C’è un tema che più di altri accompagna questo finale di stagione della Salernitana: il rendimento del reparto offensivo. Non si tratta soltanto di una questione numerica, ma di continuità, presenza dentro le partite e capacità di indirizzarle con maggiore autorità. I granata hanno costruito gran parte dei propri risultati su equilibri sottili, vincendo spesso con margini minimi e restando esposti fino agli ultimi minuti. Un segnale chiaro: l’attacco produce, ma non abbastanza per garantire tranquillità.

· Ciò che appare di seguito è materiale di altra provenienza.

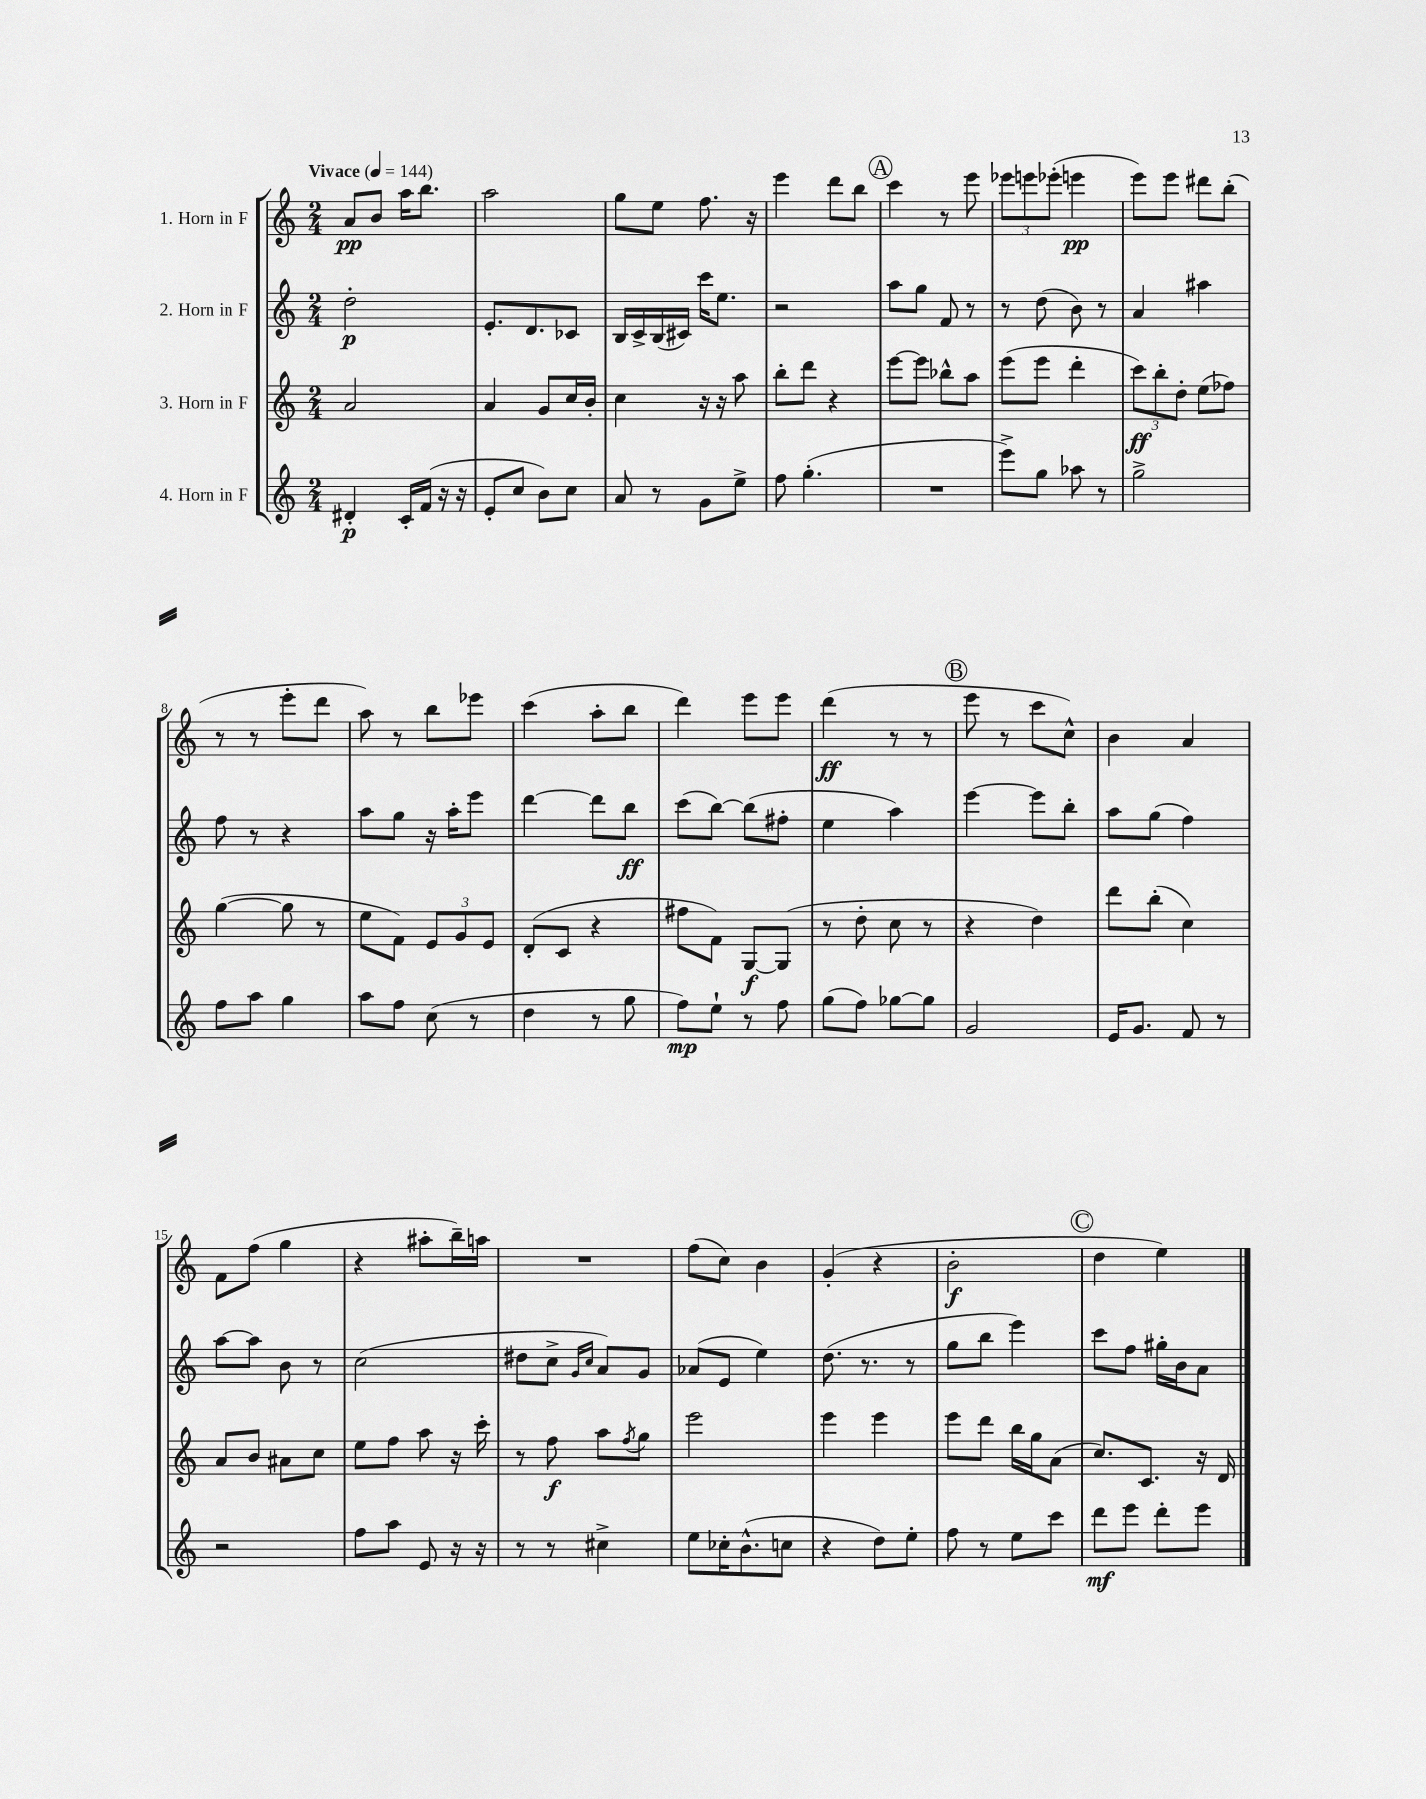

**kern	**kern	**kern	**kern
*staff4	*staff3	*staff2	*staff1
*clefG2	*clefG2	*clefG2	*clefG2
*k[]	*k[]	*k[]	*k[]
*M2/4	*M2/4	*M2/4	*M2/4
*MM144	*MM144	*MM144	*MM144
4d#'/	2a/	2dd'\	8a/L
.	.	.	8b/J
16c'/LL	.	.	16aa\LK
(16f/JJ	.	.	8.bb\J
16r	.	.	.
16r	.	.	.
=	=	=	=
8e'/L	4a/	8.e'/L	2aa\
8cc/J	.	.	.
.	.	8.d/	.
8b\L)	8g/L	.	.
8cc\J	16cc/L	8c-/J	.
.	16b'/JJ	.	.
=	=	=	=
8a/	4cc\	16B/LL	8gg\L
.	.	16c^/	.
8r	.	(16B/	8ee\J
.	.	16c#/JJ)	.
8g\L	16r	16ccc\LK	8.ff\
.	16r	8.ee\J	.
8ee^\J	8aa\	.	.
.	.	.	16r
=	=	=	=
8ff\	8bb'\L	2r	4eee\
(4.gg'\	8ddd\J	.	.
.	4r	.	8ddd\L
.	.	.	8bb\J
=	=	=	=
2r	[8eee\L	8aa\L	4ccc\
.	8eee\]J	8gg\J	.
.	8bb-^^\L	8f/	8r
.	8aa\J	8r	8eee\
=	=	=	=
8eee^\L)	(8eee\L	8r	12eee-\L
.	.	.	12eee\
8gg\J	8eee\J	(8dd\	.
.	.	.	(12eee-'\J
8aa-\	4ddd'\	8b\)	4eee\
8r	.	8r	.
=	=	=	=
2gg^\	12ccc\L)	4a/	8eee\L)
.	12bb'\	.	.
.	.	.	8eee\J
.	12dd'\J	.	.
.	(8ee\L	4aa#\	8ddd#\L
.	8ff-\J)	.	(8bb'\J
=	=	=	=
8ff\L	([4gg\	8ff\	8r
8aa\J	.	8r	8r
4gg\	8gg\]	4r	8eee'\L
.	8r	.	8ddd\J
=	=	=	=
8aa\L	8ee\L	8aa\L	8aa\)
8ff\J	8f\J)	8gg\J	8r
(8cc\	12e/L	16r	8bb\L
.	.	16aa'\LK	.
.	12g/	.	.
8r	.	8eee\J	8eee-\J
.	12e/J	.	.
=	=	=	=
4dd\	(8d'/L	[4ddd\	(4ccc\
.	8c/J	.	.
8r	4r	8ddd\]L	8aa'\L
8gg\	.	8bb\J	8bb\J
=	=	=	=
8ff\L)	8ff#\L	(8ccc\L	4ddd\)
8ee`\J	8f\J)	[8bb\J)	.
8r	[8G/L	(8bb\]L	8eee\L
8ff\	(8G/]J	8ff#'\J	8eee\J
=	=	=	=
(8gg\L	8r	4ee\	(4ddd\
8ff\J)	8dd'\	.	.
[8gg-\L	8cc\	4aa\)	8r
8gg-\]J	8r	.	8r
=	=	=	=
2g/	4r	[4eee\	8eee\
.	.	.	8r
.	4dd\)	8eee\]L	8ccc\L
.	.	8bb'\J	8cc^^\J)
=	=	=	=
16e/LK	8ddd\L	8aa\L	4b\
8.g/J	.	.	.
.	(8bb'\J	(8gg\J	.
8f/	4cc\)	4ff\)	4a/
8r	.	.	.
=	=	=	=
2r	8a/L	[8aa\L	8f\L
.	8b/J	8aa\]J	(8ff\J
.	8a#\L	8b\	4gg\
.	8cc\J	8r	.
=	=	=	=
8ff\L	8ee\L	(2cc\	4r
8aa\J	8ff\J	.	.
8e/	8aa\	.	8aa#'\L
16r	16r	.	16bb~\L)
16r	16ccc'\	.	16aa\JJ
=	=	=	=
8r	8r	8dd#\L	2r
8r	8ff\	8cc^\J	.
.	.	16qqg/LL	.
.	.	16qqcc/JJ	.
4cc#^\	8aa\L	8a/L)	.
.	8qff/	.	.
.	8gg\J	8g/J	.
=	=	=	=
8ee\L	2eee\	(8a-/L	(8ff\L
16cc-'\K	.	8e/J	8cc\J)
(8.b^^\	.	.	.
.	.	4ee\)	4b\
8cc\J	.	.	.
=	=	=	=
4r	4eee\	(8.dd\	(4g'/
.	.	8.r	.
8dd\L)	4eee\	.	4r
8ee'\J	.	8r	.
=	=	=	=
8ff\	8eee\L	8gg\L	2b'\
8r	8ddd\J	8bb\J	.
8ee\L	16bb\LL	4eee\)	.
.	16gg\J	.	.
8ccc\J	(8a\J	.	.
=	=	=	=
8ddd\L	8.cc/L)	8ccc\L	4dd\
8eee\J	.	8ff\J	.
.	8.c/J	.	.
8ddd'\L	.	16gg#'\LL	4ee\)
.	.	16b\J	.
8eee\J	16r	8a\J	.
.	16d/	.	.
==	==	==	==
*-	*-	*-	*-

Nel dettaglio, l’analisi delle prime punte evidenzia un reparto che fatica a trovare alternative credibili e continuità realizzativa. Franco Ferrari – secondo miglior marcatore dietro Lescano con 5 gol – rappresenta forse il caso più emblematico. Dopo un avvio di campionato discreto, il suo rendimento si è progressivamente abbassato fino ad arrivare a un digiuno che dura ormai da tre mesi (non segna dal 13 dicembre scorso). Tra spazi ridotti e prestazioni poco incisive, l’attaccante non è più riuscito a ritagliarsi un ruolo determinante, finendo ai margini delle rotazioni nei momenti chiave. L’arrivo di Lescano lo ha fatto finire indietro nelle gerarchie: l’ex Pescara non gioca titolare dal 18 gennaio e solo a Cerignola, il 6 febbraio scorso, ha disputato più di 45′.
L’assenza di Roberto Inglese, invece, ha inciso in maniera strutturale. I suoi 4 gol e 1 assist nelle prime 15 giornate raccontavano di un attaccante centrale nel sistema offensivo. L’infortunio che lo tiene fuori da oltre cento giorni ha privato la squadra di un riferimento affidabile, capace sia di finalizzare che di far salire il reparto. Restano i dubbi sul rientro dell’ex Parma: Cosmi spera di rivederlo ai playoff.
Diverso il discorso per Juan Ignacio Molina, arrivato a gennaio con l’obiettivo di aumentare il peso offensivo. Dopo un iniziale impiego da titolare (tra febbraio e marzo contro Casarano, Cavese, Monopoli e Catania), il suo spazio si è progressivamente ridotto. Un solo gol all’attivo e poche occasioni costruite rendono il suo impatto fin qui limitato, anche alla luce delle aspettative che avevano accompagnato il suo arrivo.
In questo contesto, Facundo Lescano resta l’attaccante più continuo: 7 gol certificano un contributo importante, soprattutto considerando il suo inserimento a stagione in corso. La sua partecipazione diretta alle reti della squadra è significativa, ma il dato più rilevante è un altro: la Salernitana fatica a distribuire il peso offensivo su più interpreti.
E proprio questa difficoltà emerge con forza guardando al prossimo impegno. Lunedì, i granata affronteranno il Benevento, squadra che vanta il miglior attacco dell’intera Serie C con 70 reti segnate (tre attaccanti in doppia cifra, Salvemini, Tumminello e Manconi) contro le appena 43 della Salernitana (ottavo attacco tra le prime dieci). Un confronto che va oltre i numeri: i sanniti riescono a costruire occasioni con continuità e a finalizzarle con più soluzioni, mentre i granata restano legati a episodi e partite spesso bloccate. La sensazione è che il nodo non sia soltanto legato ai singoli, ma a un equilibrio offensivo ancora incompleto. Per affrontare al meglio questo finale di stagione servirà ritrovare efficacia sotto porta, ma soprattutto ampliare le soluzioni, rendendo l’attacco meno prevedibile e più incisivo nei momenti decisivi.